Reproduce nothing but the lines from the one with "Are the yellow" down to the last line of the data below.

*** Opening Dataset ***

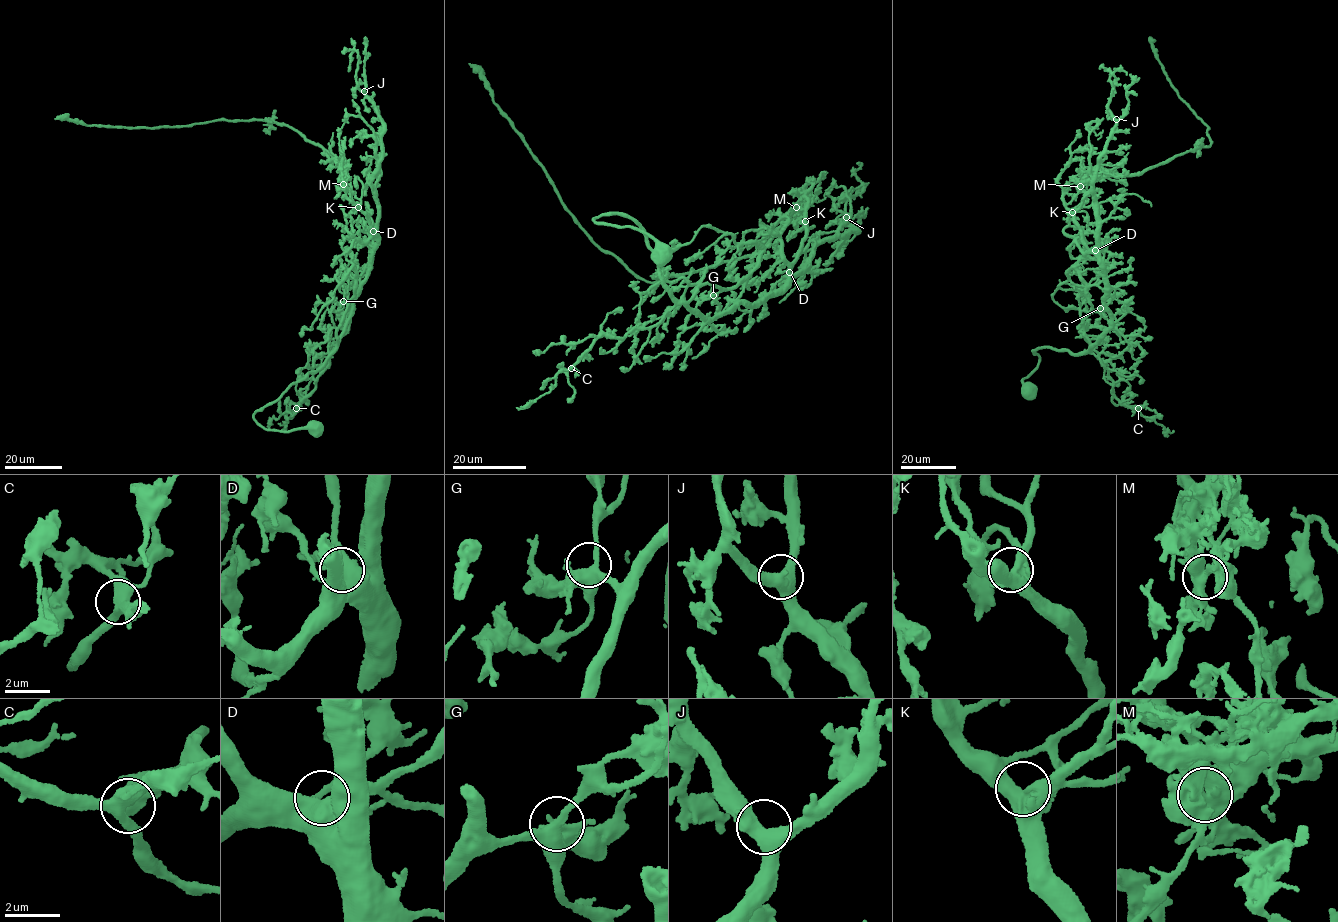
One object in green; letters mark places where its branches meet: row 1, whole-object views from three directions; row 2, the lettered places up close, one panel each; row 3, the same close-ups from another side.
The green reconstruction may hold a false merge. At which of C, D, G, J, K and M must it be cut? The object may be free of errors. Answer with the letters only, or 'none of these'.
M

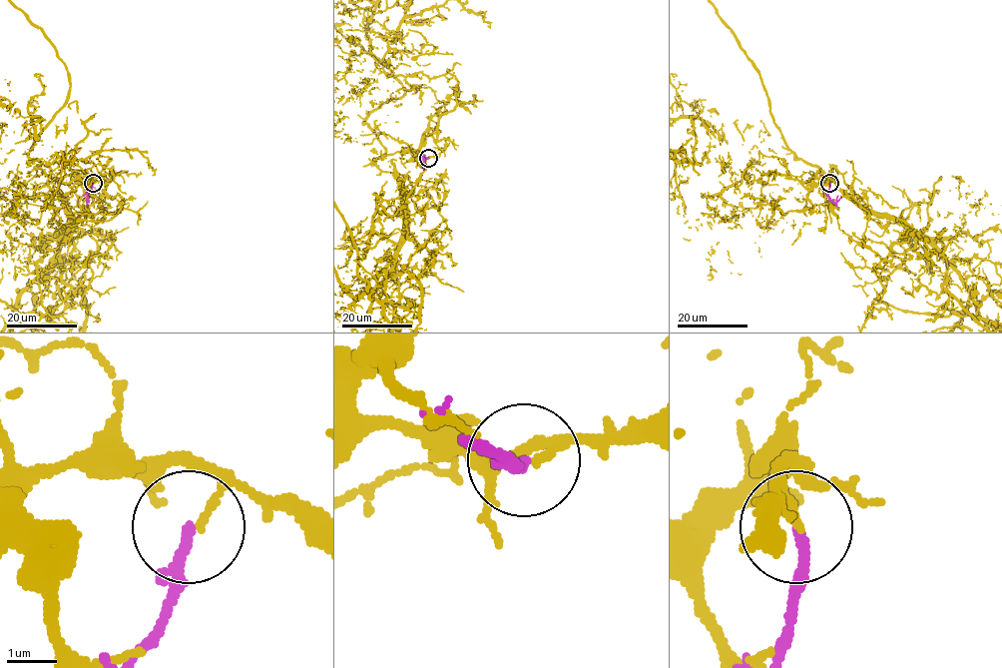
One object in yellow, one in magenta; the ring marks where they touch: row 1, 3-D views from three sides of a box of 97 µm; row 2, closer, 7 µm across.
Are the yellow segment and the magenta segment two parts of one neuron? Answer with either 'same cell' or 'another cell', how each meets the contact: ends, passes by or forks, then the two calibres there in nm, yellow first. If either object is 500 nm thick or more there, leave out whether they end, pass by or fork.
another cell | yellow ends | magenta ends | 130/200 nm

*** Closing Dataset ***

▸ Worked solution:
Are the yellow segment and the magenta segment two parts of one neuron? Answer with either 'same cell' or 'another cell', how each meets the contact: ends, passes by or forks, then the two calibres there in nm, yellow first. If either object is 500 nm thick or more there, leave out whether they end, pass by or fork.
another cell | yellow ends | magenta ends | 130/200 nm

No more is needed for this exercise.